El Viaje

Mauricio Vallejo Márquez

Escritor y coordinador

Suplemento Tres mil

 

Eran las 7:15 de la noche. Al menos eso señalaba en la pantalla su celular. Nunca salía de su trabajo a la misma hora, pero siempre la oscuridad parecía haber inundado todas las calles, a excepción de unas tímidas lámparas que se daban a la tarea de eliminar un poquito de oscuridad.

Veía como la gente se volvía en la acera una sola masa, igual que las hormigas que salen de su derruido hormiguero a atacar el pie incauto que lo ha destruido.

José guardó el celular y salió de la empresa. Cansado de estar agobiado y soñando con respirar un poco más de la cuenta, lejos de todas las tensiones que provocaban las voces de las secretarias, supervisoras y jefas que le enviaba su jefa con ímpetu. Se sentía mareado. La bodega gris le resultaba detestable, porque todos mandaban, menos él. Pero estaba listo el inventario, sin novedades. Ya había librado la auditoría interna y la externa, ¿qué temer? No había faltantes, todo estaba siempre completo, ordenado y listo para descansar de subirse a esos altos estantes y soportar el peso agobiante de los paquetes que había movido toda la semana, esas enormes cajas que abría y cerraba a diario. Total, afuera era hora de sonreír, así como sonreía el auditor al equivocarse en el conteo y solicitar volver a contar las infinitas pilas que sumaban diez mil unidades. José solo obedecía y volvía a contar, una, tres, cinco y todas las veces que se lo pidieran. Para eso le pagan, pensaba.

Abordó el bus, y como costumbre buscó el asiento más cercano al conductor, por ese temor de ser asaltado. Con esa media luz de un transporte colectivo a punto de cerrar. Observaba los letreros procurando leerlos lo más rápido que podía, tal y como se lo aconsejaron cuando era niño y comenzaba a aprender a leer. Miraba los negocios de comida rápida, de nuevo los anuncios que le resultaban tan familiares. El que le encantaba mostraba tres mujeres, aunque decir que de cuerpo completo sería una farsa. Apenas se notaban las manos levantando sugerentemente sus vestidos de novia, pero lo que le impactaba era que la de la izquierda lucía sandalias de tacón alto azules con una cincha sobre el tobillo. La de en medio unas sandalias altas de cintas entrelazadas que dejaban ver cuatro dedos aceitunos de cada pie y la de la derecha unos zapatos cerrados de tacón alto grises. Esa era la parte favorita de la travesía.

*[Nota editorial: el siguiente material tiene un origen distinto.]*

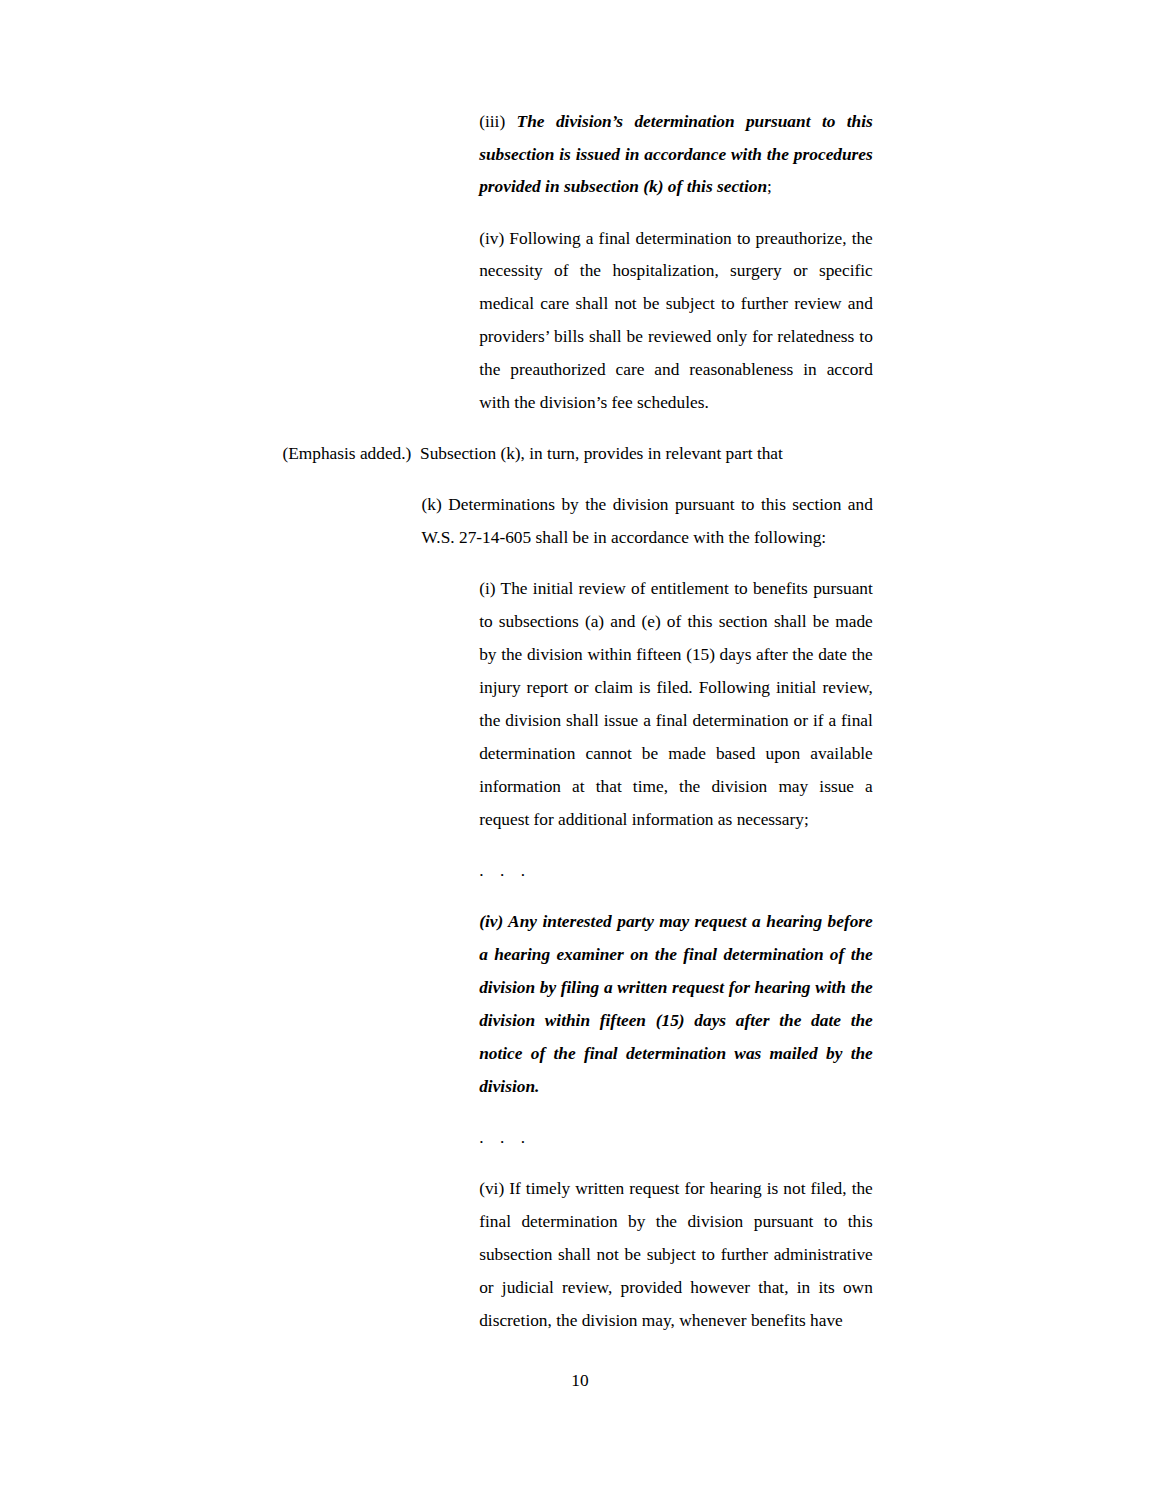(iii) The division’s determination pursuant to this subsection is issued in accordance with the procedures provided in subsection (k) of this section;
(iv) Following a final determination to preauthorize, the necessity of the hospitalization, surgery or specific medical care shall not be subject to further review and providers’ bills shall be reviewed only for relatedness to the preauthorized care and reasonableness in accord with the division’s fee schedules.
(Emphasis added.) Subsection (k), in turn, provides in relevant part that
(k) Determinations by the division pursuant to this section and W.S. 27-14-605 shall be in accordance with the following:
(i) The initial review of entitlement to benefits pursuant to subsections (a) and (e) of this section shall be made by the division within fifteen (15) days after the date the injury report or claim is filed. Following initial review, the division shall issue a final determination or if a final determination cannot be made based upon available information at that time, the division may issue a request for additional information as necessary;
. . .
(iv) Any interested party may request a hearing before a hearing examiner on the final determination of the division by filing a written request for hearing with the division within fifteen (15) days after the date the notice of the final determination was mailed by the division.
. . .
(vi) If timely written request for hearing is not filed, the final determination by the division pursuant to this subsection shall not be subject to further administrative or judicial review, provided however that, in its own discretion, the division may, whenever benefits have
10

El viaje tan espeso y a vuelta de rueda le obligó a sacar el celular. Las diez y media de la noche señalaba, no iba ni a la mitad del recorrido. El tráfico estaba pesado y eran comunes las trabazones. Pero eran más de las diez de la noche. Un retraso, sucede todo el tiempo, pensaba. En tanto las horas no dejaban de avanzar y el bus parecía no moverse. La gente comenzó a apretujarse y las paradas se hicieron cada vez más largas y anchas. El bus se llenaba cada vez más, subían más personas y se bajaban pocas. No lograba ver más de dos por parada.

Volvió a sacar el celular, eran las 2:03 de la mañana. Cada vez que volvía a extraer el celular se sumaba una hora, dos, tres y nunca llegaba a su destino. La desesperación emprendió a incomodarle, los olores de sus vecinos se hicieron más intensos, la atmósfera era un conjunto de fruta podrida, ajo y café. A lo lejos se sentía un aroma a perfume barato, pero el que le gustaba. Entonces respiró profundo y con cada inhalación fue construyendo sueños, se vio en el campo, con flores amarillas y pasto bajo un cielo azul con bollos de algodón. Se vio corriendo entre la hierba, escuchando a lo lejos el eco del llamado de un pájaro, luego unos ladridos que se hacían sordos. Sentía el sol en sus manos y aún tenía los ojos abiertos. Volvió a cerrarlos y el campo estaba ahí, y el sol era tenue aunque brillante. Luego cerró los ojos y todo estaba allí: las flores amarillas, la hierba, el cielo. Las horas dejaron de pasar y ya no hubo necesidad de ansiar dormir o darse un baño, se olvidó de la bodega y los inventarios, de los olores del bus. Recostó la cabeza en el asiento y cerró los ojos para volver al campo, no escuchó más el motor del bus y se durmió mientras comenzaba el único viaje con valor de su vida.